Task inputs: Begin

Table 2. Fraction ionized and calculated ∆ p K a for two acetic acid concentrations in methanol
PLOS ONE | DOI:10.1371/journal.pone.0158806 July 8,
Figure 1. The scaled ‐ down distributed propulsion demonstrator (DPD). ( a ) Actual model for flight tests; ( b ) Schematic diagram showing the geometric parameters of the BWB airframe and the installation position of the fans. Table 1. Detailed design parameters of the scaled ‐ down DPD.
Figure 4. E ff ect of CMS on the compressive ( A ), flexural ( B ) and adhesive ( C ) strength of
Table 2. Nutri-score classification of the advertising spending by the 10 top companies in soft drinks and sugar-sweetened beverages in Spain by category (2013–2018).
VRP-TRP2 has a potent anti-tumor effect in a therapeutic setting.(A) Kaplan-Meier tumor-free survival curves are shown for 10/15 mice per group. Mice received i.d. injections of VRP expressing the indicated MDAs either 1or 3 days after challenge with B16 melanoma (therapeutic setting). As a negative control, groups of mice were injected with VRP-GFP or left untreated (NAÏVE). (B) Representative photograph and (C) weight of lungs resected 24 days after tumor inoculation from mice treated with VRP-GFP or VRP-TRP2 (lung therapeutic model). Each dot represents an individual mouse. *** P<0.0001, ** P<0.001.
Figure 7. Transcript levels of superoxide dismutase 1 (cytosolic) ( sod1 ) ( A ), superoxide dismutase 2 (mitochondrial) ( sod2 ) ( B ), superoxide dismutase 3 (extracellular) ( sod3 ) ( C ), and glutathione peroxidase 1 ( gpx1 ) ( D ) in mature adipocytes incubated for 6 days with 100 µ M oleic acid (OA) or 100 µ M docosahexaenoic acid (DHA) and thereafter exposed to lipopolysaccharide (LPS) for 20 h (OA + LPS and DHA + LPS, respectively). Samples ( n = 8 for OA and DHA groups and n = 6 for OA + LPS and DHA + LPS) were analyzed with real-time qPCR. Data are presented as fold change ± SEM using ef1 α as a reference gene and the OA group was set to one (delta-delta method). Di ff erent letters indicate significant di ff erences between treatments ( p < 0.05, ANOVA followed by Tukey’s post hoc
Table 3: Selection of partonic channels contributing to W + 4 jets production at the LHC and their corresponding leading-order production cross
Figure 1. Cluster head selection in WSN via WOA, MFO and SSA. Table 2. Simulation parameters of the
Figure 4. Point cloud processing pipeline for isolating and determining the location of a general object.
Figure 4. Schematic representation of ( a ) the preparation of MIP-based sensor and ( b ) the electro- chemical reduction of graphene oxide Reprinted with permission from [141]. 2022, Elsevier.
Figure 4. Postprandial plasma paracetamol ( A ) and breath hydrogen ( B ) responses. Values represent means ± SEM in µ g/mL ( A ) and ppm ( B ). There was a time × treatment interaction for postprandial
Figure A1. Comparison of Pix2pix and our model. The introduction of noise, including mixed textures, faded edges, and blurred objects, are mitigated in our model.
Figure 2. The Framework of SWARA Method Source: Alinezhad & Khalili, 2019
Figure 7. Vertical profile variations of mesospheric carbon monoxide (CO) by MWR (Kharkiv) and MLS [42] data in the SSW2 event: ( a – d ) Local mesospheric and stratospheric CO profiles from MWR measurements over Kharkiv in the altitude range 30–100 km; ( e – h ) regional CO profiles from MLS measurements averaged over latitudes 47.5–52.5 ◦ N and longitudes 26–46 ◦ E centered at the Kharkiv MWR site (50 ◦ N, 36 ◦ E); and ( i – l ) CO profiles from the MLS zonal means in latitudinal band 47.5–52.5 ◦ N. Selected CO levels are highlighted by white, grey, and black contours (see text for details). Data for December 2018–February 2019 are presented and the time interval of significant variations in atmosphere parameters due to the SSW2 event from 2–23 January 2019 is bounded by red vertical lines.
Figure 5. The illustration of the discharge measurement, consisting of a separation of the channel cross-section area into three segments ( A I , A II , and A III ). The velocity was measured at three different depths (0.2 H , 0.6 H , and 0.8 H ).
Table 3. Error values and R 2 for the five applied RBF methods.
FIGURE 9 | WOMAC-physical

Task inputs: End

Once more, write out all the data exactly.

Table 2. Fraction ionized and calculated ∆ p K a for two acetic acid concentrations in methanol
PLOS ONE | DOI:10.1371/journal.pone.0158806 July 8,
Figure 1. The scaled ‐ down distributed propulsion demonstrator (DPD). ( a ) Actual model for flight tests; ( b ) Schematic diagram showing the geometric parameters of the BWB airframe and the installation position of the fans. Table 1. Detailed design parameters of the scaled ‐ down DPD.
Figure 4. E ff ect of CMS on the compressive ( A ), flexural ( B ) and adhesive ( C ) strength of
Table 2. Nutri-score classification of the advertising spending by the 10 top companies in soft drinks and sugar-sweetened beverages in Spain by category (2013–2018).
VRP-TRP2 has a potent anti-tumor effect in a therapeutic setting.(A) Kaplan-Meier tumor-free survival curves are shown for 10/15 mice per group. Mice received i.d. injections of VRP expressing the indicated MDAs either 1or 3 days after challenge with B16 melanoma (therapeutic setting). As a negative control, groups of mice were injected with VRP-GFP or left untreated (NAÏVE). (B) Representative photograph and (C) weight of lungs resected 24 days after tumor inoculation from mice treated with VRP-GFP or VRP-TRP2 (lung therapeutic model). Each dot represents an individual mouse. *** P<0.0001, ** P<0.001.
Figure 7. Transcript levels of superoxide dismutase 1 (cytosolic) ( sod1 ) ( A ), superoxide dismutase 2 (mitochondrial) ( sod2 ) ( B ), superoxide dismutase 3 (extracellular) ( sod3 ) ( C ), and glutathione peroxidase 1 ( gpx1 ) ( D ) in mature adipocytes incubated for 6 days with 100 µ M oleic acid (OA) or 100 µ M docosahexaenoic acid (DHA) and thereafter exposed to lipopolysaccharide (LPS) for 20 h (OA + LPS and DHA + LPS, respectively). Samples ( n = 8 for OA and DHA groups and n = 6 for OA + LPS and DHA + LPS) were analyzed with real-time qPCR. Data are presented as fold change ± SEM using ef1 α as a reference gene and the OA group was set to one (delta-delta method). Di ff erent letters indicate significant di ff erences between treatments ( p < 0.05, ANOVA followed by Tukey’s post hoc
Table 3: Selection of partonic channels contributing to W + 4 jets production at the LHC and their corresponding leading-order production cross
Figure 1. Cluster head selection in WSN via WOA, MFO and SSA. Table 2. Simulation parameters of the
Figure 4. Point cloud processing pipeline for isolating and determining the location of a general object.
Figure 4. Schematic representation of ( a ) the preparation of MIP-based sensor and ( b ) the electro- chemical reduction of graphene oxide Reprinted with permission from [141]. 2022, Elsevier.
Figure 4. Postprandial plasma paracetamol ( A ) and breath hydrogen ( B ) responses. Values represent means ± SEM in µ g/mL ( A ) and ppm ( B ). There was a time × treatment interaction for postprandial
Figure A1. Comparison of Pix2pix and our model. The introduction of noise, including mixed textures, faded edges, and blurred objects, are mitigated in our model.
Figure 2. The Framework of SWARA Method Source: Alinezhad & Khalili, 2019
Figure 7. Vertical profile variations of mesospheric carbon monoxide (CO) by MWR (Kharkiv) and MLS [42] data in the SSW2 event: ( a – d ) Local mesospheric and stratospheric CO profiles from MWR measurements over Kharkiv in the altitude range 30–100 km; ( e – h ) regional CO profiles from MLS measurements averaged over latitudes 47.5–52.5 ◦ N and longitudes 26–46 ◦ E centered at the Kharkiv MWR site (50 ◦ N, 36 ◦ E); and ( i – l ) CO profiles from the MLS zonal means in latitudinal band 47.5–52.5 ◦ N. Selected CO levels are highlighted by white, grey, and black contours (see text for details). Data for December 2018–February 2019 are presented and the time interval of significant variations in atmosphere parameters due to the SSW2 event from 2–23 January 2019 is bounded by red vertical lines.
Figure 5. The illustration of the discharge measurement, consisting of a separation of the channel cross-section area into three segments ( A I , A II , and A III ). The velocity was measured at three different depths (0.2 H , 0.6 H , and 0.8 H ).
Table 3. Error values and R 2 for the five applied RBF methods.
FIGURE 9 | WOMAC-physical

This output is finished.